(Beginning of Selected extract)

I just need to change the color of a column of cells conditionally on the contents of the cell that is being supplied by a standard data source helper. This is what I intend to do:
public override IGGridViewCell CreateCell(IGGridView gridView, IGCellPath path) { IGGridViewCell cell = base.CreateCell(gridView, path);
if (cell.Text == "...")
{ cell.TextColor = UIColor.Red }
}
But Xamarin runtime tells me that I cannot call the base.CreateCell here. Obviously I am doing something wrong. Any suggestions ?
Thank you very much Steve. Got the grid to run perfectly on an iPad Pro with Xamarin. Really fast.
There are 2 methods on the datasource parameter:
1. This returns the object for the row. (So if you were bound to an array of Person Objects, this would return a Person)
dataSource.ResolveDataObjectForRow (path);
2. This returns the actual value for the cell. (If you were bound to an array of Person Object, and this column was bound to the FirstName property, this would return a name)
dataSource.ResolveDataValueForCell(path);
Hope this helps,
-SteveZ
I went the second route as shown below:
public class iconFileFlagsColumnDefinition : IGGridViewColumnDefinition { public iconFileFlagsColumnDefinition(string key) : base(key) { } public override IGGridViewCell CreateCell(IGGridView gridView, IGCellPath path, IGGridViewDataSourceHelper dataSource) { IGGridViewCell cell = base.CreateCell(gridView, path, dataSource); cell.TextLabel.TextColor = UIColor.Red; return cell; } }
This unconditionally changes all rows to red. How do I access the value currently in the cell so that I can conditionally paint ?

(End of Selected extract)
(Beginning of Data to examine)

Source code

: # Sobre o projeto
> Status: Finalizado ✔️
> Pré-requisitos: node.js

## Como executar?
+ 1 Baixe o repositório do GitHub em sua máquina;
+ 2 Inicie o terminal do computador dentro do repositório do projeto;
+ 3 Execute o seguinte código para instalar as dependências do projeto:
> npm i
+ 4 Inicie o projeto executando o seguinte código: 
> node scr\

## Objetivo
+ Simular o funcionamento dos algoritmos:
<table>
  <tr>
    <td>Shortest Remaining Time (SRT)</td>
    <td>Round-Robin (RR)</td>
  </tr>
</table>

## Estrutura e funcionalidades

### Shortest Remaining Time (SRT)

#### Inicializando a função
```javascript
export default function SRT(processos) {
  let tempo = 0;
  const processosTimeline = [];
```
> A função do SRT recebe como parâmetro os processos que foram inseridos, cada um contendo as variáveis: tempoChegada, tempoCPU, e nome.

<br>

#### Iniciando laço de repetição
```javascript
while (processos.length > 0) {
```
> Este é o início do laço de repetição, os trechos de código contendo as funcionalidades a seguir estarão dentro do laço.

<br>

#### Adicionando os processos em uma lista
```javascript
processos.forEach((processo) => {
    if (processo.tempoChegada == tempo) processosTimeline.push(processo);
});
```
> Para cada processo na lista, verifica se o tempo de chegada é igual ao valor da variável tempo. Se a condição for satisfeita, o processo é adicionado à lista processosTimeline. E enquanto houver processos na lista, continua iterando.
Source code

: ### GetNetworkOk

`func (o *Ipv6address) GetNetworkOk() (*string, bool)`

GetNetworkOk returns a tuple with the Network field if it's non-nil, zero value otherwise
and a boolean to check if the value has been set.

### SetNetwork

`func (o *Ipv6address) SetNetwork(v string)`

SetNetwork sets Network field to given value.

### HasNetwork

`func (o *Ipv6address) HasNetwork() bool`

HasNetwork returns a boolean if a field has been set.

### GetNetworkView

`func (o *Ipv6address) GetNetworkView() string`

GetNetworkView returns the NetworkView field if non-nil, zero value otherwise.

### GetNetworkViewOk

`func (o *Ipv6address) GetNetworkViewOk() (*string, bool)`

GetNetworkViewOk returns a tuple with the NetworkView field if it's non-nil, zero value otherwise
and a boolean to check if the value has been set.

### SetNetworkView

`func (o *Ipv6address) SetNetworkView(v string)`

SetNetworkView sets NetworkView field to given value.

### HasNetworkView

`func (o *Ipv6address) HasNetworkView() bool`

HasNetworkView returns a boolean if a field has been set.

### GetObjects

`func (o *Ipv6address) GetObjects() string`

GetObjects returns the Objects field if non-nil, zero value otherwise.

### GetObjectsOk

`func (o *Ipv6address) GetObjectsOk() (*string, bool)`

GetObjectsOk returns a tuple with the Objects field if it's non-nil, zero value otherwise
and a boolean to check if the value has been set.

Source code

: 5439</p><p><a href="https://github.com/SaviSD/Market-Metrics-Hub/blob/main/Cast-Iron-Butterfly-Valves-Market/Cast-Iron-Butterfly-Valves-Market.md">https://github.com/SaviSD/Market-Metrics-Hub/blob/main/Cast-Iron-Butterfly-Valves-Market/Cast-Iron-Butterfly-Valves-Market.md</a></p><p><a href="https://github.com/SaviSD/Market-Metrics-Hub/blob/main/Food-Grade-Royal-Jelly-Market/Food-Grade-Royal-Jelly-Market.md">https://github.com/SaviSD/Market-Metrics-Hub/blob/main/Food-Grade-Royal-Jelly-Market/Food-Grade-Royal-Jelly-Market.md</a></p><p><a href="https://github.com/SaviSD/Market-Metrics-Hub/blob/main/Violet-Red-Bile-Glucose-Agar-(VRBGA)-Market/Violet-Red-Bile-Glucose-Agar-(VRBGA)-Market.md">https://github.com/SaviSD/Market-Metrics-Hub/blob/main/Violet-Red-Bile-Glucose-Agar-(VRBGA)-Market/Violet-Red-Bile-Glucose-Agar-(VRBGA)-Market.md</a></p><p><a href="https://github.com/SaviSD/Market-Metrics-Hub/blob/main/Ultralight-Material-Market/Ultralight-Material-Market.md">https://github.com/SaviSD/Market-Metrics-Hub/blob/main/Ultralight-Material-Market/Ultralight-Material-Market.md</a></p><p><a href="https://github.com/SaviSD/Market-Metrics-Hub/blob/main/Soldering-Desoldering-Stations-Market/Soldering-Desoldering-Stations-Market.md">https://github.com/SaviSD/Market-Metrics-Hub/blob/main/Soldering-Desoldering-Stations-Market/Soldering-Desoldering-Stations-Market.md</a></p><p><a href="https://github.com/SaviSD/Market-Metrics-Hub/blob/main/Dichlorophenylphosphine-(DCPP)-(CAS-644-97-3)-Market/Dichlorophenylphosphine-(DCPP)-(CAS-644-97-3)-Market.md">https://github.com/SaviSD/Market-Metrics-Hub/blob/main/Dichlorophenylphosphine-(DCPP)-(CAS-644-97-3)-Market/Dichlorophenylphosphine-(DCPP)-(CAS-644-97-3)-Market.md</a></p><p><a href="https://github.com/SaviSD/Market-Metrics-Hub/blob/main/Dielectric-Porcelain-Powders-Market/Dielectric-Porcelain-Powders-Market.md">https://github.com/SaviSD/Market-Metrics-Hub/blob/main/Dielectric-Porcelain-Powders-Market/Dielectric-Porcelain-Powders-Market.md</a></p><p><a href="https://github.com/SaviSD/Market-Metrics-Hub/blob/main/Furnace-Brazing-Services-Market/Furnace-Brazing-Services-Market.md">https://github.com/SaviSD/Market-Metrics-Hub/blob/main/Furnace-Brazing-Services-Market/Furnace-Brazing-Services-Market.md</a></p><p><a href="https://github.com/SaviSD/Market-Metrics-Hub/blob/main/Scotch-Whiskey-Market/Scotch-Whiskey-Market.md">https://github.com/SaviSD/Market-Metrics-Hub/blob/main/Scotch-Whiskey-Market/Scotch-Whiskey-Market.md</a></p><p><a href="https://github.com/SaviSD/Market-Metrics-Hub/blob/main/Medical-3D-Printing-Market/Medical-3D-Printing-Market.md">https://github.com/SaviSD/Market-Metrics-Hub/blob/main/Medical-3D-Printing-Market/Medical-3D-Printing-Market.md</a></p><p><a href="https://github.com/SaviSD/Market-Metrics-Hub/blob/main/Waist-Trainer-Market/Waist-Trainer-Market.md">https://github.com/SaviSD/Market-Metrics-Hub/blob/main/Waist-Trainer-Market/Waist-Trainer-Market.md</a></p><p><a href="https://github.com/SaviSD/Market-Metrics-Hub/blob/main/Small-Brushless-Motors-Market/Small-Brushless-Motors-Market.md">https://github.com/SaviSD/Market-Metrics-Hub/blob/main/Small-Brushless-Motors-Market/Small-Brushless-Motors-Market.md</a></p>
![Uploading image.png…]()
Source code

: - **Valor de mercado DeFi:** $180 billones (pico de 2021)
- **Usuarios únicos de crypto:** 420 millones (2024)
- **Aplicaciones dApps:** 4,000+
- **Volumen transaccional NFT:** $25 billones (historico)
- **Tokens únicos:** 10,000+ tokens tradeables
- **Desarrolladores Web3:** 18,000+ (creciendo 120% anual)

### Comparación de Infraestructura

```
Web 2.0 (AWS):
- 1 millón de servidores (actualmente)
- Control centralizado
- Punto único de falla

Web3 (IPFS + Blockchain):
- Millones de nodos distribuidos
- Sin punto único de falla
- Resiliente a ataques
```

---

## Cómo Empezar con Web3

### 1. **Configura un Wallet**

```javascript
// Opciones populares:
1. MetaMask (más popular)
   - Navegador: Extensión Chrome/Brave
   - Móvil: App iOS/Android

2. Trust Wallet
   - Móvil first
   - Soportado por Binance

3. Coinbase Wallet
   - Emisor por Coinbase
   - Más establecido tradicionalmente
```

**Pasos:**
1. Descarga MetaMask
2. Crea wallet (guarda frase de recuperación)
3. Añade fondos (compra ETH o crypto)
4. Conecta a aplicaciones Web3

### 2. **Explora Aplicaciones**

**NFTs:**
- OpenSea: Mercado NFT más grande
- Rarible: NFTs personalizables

(End of Data to examine)

* **Exercises to complete**
#1 In the grid-cell coloring thread, which call returns the actual value for the cell?
#2 Say whether each statement agrees with the grid-cell coloring thread, and quote the deciding words: (a) The poster got the grid running on an iPad Pro with Xamarin. (b) The override in the second code sample paints only some rows red. (c) ResolveDataObjectForRow returns the value of a single cell.
#3 Carry on the grid-cell coloring thread from where it stops.
The data is separate material with no connection to the grid-cell coloring thread.

* **Answer set**
#1 dataSource.ResolveDataValueForCell(path);

#2
(a) Yes: "Got the grid to run perfectly on an iPad Pro with Xamarin."
(b) No: "This unconditionally changes all rows to red."
(c) No: "This returns the object for the row."

#3
Hi,
Technically you're not doing anything wrong. But Xamarin is really buggy in this area. Since CreateCell is a IGGridViewDataSource delegate method, they won't let you call the base implementation. Even though you're deriving from a class, that has to have an implementation of it. Honestly, i have no idea why they haven't fixed this yet.
Anyways, you can just implement the method yourself, as its straight forward:
public override IGGridViewCell CreateCell (IGGridView gridView, IGCellPath path) { IGCellPath normPath = this.NormalizePath (path); IGGridViewColumnDefinition colDef = this.Columns [normPath.ColumnIndex]; if(colDef != null) { IGGridViewCell cell = colDef.CreateCell (gridView, path, this); return cell; } return null; }
Another option, is to create your own IGGridViewColumnDefinition, and override it's CreateCell method. Then you'll be dealing with that column directly.